Ms. Vestager, the former Danish economy minister has taken a rather tough stand and sends a clear message to Starbucks and Fiat and continues with more ongoing investigations against other multinationals like Apple and Amazon are also looming.

The tax avoidance case that began in the wake of the LuxLeaks scandal.

The Netherlands and Luxembourg both disagree with the European Commission ruling that they would have to reclaim the tax from the two companies. Luxembourg rejected the decision and warned it would explore all legal options. Tax rulings, as the deals are known, are not in themselves illegal and the companies involved insist they fully comply with the tax laws where they operate.

Luxembourg further disagrees with the conclusions reached by the European Commission in the Fiat Finance and Trade case and reserves all its rights to bring the case to the European Court of Justice, the EU's highest court.

Starbucks in a statement said it stood by the Dutch government's reaction, adding that it would seek to appeal the decision.

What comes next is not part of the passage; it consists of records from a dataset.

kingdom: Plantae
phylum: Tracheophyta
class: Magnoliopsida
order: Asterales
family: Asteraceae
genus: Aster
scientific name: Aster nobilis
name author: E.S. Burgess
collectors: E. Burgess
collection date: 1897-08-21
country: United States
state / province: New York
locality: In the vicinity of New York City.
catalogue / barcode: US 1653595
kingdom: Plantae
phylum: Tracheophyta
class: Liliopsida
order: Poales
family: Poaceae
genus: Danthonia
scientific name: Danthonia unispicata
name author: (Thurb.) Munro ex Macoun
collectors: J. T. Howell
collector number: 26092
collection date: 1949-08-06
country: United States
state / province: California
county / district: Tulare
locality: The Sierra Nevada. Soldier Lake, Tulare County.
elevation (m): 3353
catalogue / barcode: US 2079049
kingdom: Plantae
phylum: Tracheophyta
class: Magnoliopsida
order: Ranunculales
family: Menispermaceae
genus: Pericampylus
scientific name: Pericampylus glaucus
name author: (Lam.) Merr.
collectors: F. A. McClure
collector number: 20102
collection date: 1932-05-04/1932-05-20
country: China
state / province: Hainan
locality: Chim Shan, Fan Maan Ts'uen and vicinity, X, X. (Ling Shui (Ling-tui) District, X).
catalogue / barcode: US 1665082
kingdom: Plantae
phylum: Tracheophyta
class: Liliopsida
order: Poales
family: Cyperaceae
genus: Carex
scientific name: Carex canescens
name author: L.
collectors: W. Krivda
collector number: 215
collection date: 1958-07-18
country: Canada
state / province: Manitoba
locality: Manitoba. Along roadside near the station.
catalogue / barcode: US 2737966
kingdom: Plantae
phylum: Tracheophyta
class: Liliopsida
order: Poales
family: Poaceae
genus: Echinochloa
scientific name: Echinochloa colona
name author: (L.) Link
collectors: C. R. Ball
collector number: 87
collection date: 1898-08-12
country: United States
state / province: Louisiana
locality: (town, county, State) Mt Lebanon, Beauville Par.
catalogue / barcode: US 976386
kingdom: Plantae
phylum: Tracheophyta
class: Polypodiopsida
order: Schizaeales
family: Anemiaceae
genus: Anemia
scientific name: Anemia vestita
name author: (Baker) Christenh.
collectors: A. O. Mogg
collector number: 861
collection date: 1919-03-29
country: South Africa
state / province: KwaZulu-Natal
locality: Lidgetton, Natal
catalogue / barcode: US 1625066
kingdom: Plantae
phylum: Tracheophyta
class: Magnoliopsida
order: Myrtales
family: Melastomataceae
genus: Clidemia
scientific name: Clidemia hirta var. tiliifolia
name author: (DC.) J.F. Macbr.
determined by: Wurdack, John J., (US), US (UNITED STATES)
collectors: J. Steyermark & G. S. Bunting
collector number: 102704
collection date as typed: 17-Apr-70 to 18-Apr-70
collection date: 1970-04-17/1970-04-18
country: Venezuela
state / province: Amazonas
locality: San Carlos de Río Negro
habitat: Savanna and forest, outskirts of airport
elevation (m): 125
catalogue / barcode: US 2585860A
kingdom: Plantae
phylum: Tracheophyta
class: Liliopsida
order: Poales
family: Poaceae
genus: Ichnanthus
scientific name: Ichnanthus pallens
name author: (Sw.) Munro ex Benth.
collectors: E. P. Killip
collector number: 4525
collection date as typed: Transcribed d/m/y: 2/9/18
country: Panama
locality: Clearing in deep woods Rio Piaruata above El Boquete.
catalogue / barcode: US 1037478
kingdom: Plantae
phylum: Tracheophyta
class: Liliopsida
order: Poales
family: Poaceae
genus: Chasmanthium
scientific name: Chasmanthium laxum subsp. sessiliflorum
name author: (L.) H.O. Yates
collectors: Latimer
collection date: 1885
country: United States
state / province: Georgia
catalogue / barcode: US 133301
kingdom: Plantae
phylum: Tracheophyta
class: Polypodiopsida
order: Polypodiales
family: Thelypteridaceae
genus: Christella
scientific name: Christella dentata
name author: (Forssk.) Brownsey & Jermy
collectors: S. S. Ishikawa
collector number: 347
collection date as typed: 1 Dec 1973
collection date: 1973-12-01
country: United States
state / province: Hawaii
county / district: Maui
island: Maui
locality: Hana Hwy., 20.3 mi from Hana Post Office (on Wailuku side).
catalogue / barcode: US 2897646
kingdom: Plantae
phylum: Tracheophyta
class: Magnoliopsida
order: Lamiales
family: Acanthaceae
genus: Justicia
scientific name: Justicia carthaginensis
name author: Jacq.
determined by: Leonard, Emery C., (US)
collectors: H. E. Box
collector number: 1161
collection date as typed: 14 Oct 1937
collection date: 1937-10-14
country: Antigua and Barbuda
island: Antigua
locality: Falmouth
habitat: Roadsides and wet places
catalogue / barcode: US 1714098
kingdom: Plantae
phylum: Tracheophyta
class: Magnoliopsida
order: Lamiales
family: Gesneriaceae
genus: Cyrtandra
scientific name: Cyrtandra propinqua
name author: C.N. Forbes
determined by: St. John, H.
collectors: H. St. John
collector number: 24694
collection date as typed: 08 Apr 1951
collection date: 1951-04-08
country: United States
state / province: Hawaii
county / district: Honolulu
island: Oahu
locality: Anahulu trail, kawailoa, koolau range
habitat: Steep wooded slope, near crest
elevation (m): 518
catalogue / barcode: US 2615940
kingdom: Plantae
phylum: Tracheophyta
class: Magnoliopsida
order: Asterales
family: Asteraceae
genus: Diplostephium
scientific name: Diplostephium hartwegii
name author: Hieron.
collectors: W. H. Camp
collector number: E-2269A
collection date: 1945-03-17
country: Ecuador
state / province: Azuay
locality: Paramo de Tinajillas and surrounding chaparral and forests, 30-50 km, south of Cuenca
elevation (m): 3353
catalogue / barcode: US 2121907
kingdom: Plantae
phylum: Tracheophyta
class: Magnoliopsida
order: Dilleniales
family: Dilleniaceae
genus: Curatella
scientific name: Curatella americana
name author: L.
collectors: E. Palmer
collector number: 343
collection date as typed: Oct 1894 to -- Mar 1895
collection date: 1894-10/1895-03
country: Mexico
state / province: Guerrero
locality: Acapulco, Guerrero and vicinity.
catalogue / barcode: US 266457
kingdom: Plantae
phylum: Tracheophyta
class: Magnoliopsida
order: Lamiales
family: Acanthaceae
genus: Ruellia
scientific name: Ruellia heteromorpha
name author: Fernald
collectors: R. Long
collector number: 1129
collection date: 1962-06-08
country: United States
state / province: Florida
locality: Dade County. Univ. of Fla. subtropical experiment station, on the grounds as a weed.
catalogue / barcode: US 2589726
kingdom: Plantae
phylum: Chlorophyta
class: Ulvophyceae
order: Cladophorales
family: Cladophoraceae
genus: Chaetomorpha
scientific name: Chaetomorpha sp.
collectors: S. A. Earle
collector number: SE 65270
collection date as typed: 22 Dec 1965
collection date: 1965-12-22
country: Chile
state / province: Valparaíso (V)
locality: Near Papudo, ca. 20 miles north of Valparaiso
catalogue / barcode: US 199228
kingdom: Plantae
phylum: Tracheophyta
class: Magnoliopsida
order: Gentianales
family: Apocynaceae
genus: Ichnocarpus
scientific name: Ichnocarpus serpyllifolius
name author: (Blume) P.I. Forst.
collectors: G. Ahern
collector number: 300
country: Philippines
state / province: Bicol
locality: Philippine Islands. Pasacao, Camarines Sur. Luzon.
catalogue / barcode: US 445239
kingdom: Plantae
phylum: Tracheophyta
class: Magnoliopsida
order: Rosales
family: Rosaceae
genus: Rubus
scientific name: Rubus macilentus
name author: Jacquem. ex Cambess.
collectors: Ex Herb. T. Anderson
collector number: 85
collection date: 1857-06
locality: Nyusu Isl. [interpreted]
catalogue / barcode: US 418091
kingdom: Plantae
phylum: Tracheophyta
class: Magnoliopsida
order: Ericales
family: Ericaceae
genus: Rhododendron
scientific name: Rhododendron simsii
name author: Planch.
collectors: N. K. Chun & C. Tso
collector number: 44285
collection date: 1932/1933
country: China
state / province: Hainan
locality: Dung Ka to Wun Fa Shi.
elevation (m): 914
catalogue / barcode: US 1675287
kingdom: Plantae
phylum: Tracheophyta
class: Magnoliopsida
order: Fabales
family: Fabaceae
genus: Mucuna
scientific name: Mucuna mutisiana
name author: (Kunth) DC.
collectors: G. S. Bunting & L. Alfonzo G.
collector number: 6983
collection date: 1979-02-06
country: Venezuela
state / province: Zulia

Luxembourg and the Netherlands are hardly alone in 'abusing' the practice and the methodology ios considered by many as addressing the tip of the iceberg.

Ms. Vestager already taken on big corporations including Russia's Gazprom and is involved in a bitter anti-trust fight with Google, and declined the merger between Telenor and Telia in Denmark.

Further these decision on US companies follow hard on the heels of a decision by the EU's top court to reject a transatlantic personal data pact that risks punishing Silicon Valley companies operating in Europe.

The commissioner is seeking to establish that deals handed by EU governments to large companies to reduce their tax bills can constitute unlawful state aid.

This means that European governments have effectively been offering illegal subsidies, which must be clawed back, possibly in hundreds or thousands of cases.